Night-time Conundrum

I don’t sleep well.

There are regularly nights when I get up and read for an hour because I have been unable to fall sleep, or to stay asleep.

Last night I did sleep, but when I woke, a dream still lingered in my brain.

For whatever reason, I had been set a challenge to complete a word with the following gaps:

E_E_ _

In my mind I it was imperative for me to solve the riddle, and perhaps in my dream I had the chance to save the world from some impending disaster.

Well, now I was awake, and although no longer playing the role of a superhero, the conundrum continued to bug me. Perhaps there was no such word, or maybe there was just one word that would have been the key to saving the world.

It was in the middle of the night, and I was not 100% awake as I ran through my limited vocabulary, but suddenly a solution crept out from a stone at the far corners of my memory banks.

EXERT

As a few more minutes of seeking other solutions, my half way house dream mode decided I must have discovered the only solution, and the world was safe again.

I rewarded myself with a trip to the toilet – yes I am of that age – and when I returned to my bed I settled and began to doze off again.

Sadly, the puzzle was still churning around in my head, and suddenly words came flooding through:

ERECT – EVENT – EVENS …….

I was wide awake again.

Fortunately I did manage to get back to sleep, but when I woke properly at 7:15, and it was time to go and make some tea, I was still trying to solve my slumber challenge.

Why me?

I am one of the worst people to be saddled with such a challenge.
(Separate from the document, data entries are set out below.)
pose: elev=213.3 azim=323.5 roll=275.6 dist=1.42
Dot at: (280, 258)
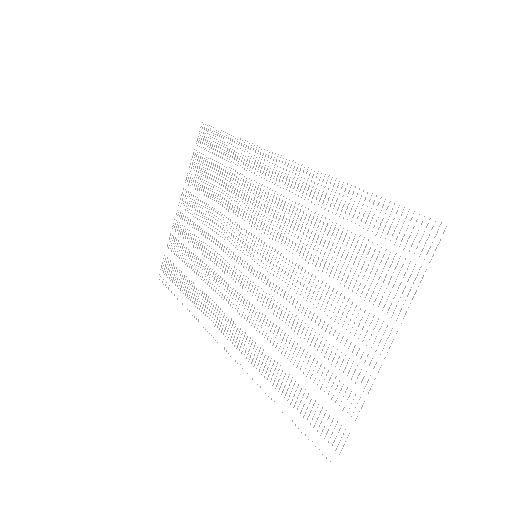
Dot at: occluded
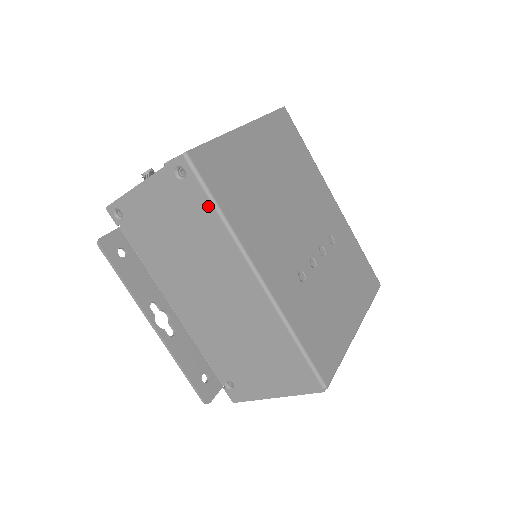
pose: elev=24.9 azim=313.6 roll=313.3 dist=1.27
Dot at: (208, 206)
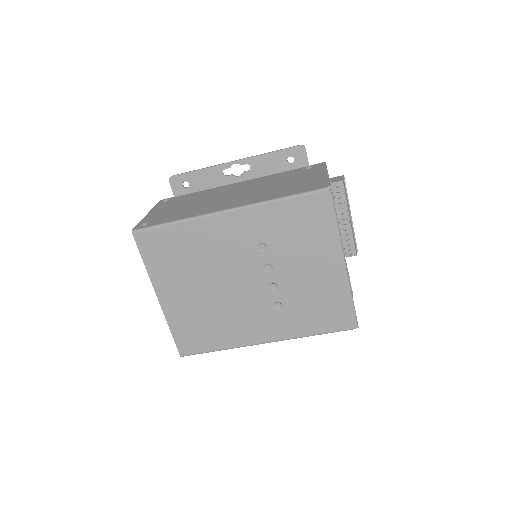
Dot at: occluded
Why not offer it to Deb, who has far more words in her memory than me?

Oh, and by the way, I am positive there are numerous other solutions to the puzzle, so if you are reading this just before going to sleep, I apologise if it leaves you with temporary insomnia.

More Rain

After a very pleasant few days break last week from continuous rain, it has come back again. Worse still we even had hail rather than rain.

Never mind, the cold, wet, and wind, is the price we pay to ensure we enjoy the warm times to come.

… well hopefully anyway

I have been doing a bit more on the project to get rid of some very institutionalised lamp fitting for some more homely lights. There is just one left now, but sadly is in our lobby area which has a low ceiling. The planned lampshade will be too low and the door will hit it. While pondering on what to do there, I did a bit of the filling of holes in the ceilings crated by the previous fittings.

Now, all that work required standing on a step ladder, and much to my annoyance, that has encouraged my knee to become painful again.

I hope it is just a temporary setback and the pain will soon go again. My fear is that the steroid injection from last week may have already worn off.

Elsewhere, I was thrilled to see the English cricket team have won the test series against South Africa. Now I wonder if they can keep up the standards and win again in Sri Lanka.

A brief mention here about football. The FA Cup has reached the serious games where the big boys of the Premier League attempt to kill off the hopes of the lower league teams. Sadly there seems to be an attitude by the rich Premier clubs to almost discount the FA Cup as being a trivial competition.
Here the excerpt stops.